* Texte de la page
------------------------------------------------------------------------

Le sénateur Eggleton : Avons-nous une étude équivalente pour le Canada?

Mme Latimer : Non, mais il serait intéressant d'en faire une.

La seule initiative que j'ai vue qui s'en rapproche s'intéresse à l'itinérance. Il y a un lien entre la criminalité et l'itinérance. On a tenté d'établir un lien entre la création de logements sociaux et les économies réalisées grâce à la réduction du nombre de visites aux salles d'urgence et les économies au sein du système de justice. Le logement nous permet de réaliser des économies considérables.

Il faudrait vraiment s'intéresser à ces grands modèles d'établissement des coûts.

Le sénateur Meredith : Merci beaucoup pour votre témoignage, qui nous montre bien les deux côtés de la médaille. Vous semblez très bien informée.

------------------------------------------------------------------------

Données enregistrées
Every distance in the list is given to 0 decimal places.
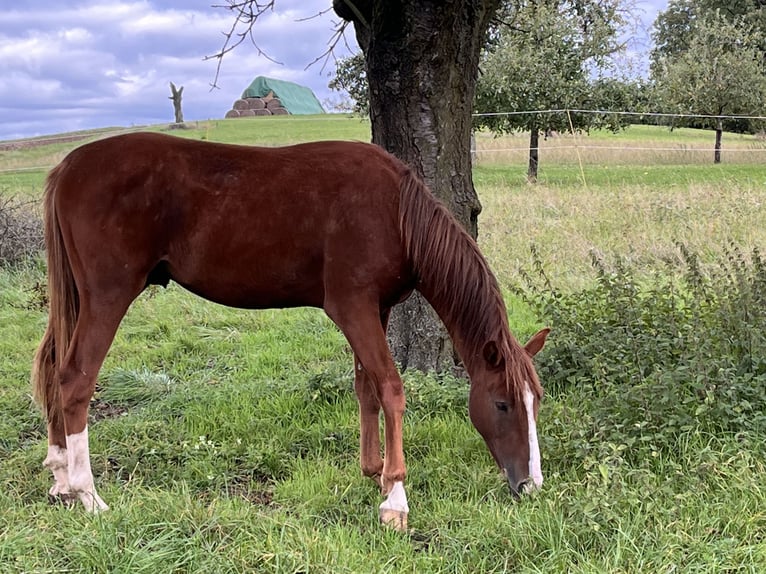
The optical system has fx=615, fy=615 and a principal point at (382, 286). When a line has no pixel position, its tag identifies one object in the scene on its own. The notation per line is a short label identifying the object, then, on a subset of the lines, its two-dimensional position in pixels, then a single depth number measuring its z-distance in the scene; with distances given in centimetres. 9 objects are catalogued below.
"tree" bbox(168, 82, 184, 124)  3114
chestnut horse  297
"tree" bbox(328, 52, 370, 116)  1406
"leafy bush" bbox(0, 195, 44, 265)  870
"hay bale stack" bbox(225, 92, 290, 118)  4825
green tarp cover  4997
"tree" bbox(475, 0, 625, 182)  1738
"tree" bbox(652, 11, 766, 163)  2362
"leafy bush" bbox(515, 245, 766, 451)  328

------------------------------------------------------------------------

Reproduisez à l'identique le passage du texte de la page qui commence par « La seule initiative » et se poursuit jusqu'à « très bien informée. ».

La seule initiative que j'ai vue qui s'en rapproche s'intéresse à l'itinérance. Il y a un lien entre la criminalité et l'itinérance. On a tenté d'établir un lien entre la création de logements sociaux et les économies réalisées grâce à la réduction du nombre de visites aux salles d'urgence et les économies au sein du système de justice. Le logement nous permet de réaliser des économies considérables.

Il faudrait vraiment s'intéresser à ces grands modèles d'établissement des coûts.

Le sénateur Meredith : Merci beaucoup pour votre témoignage, qui nous montre bien les deux côtés de la médaille. Vous semblez très bien informée.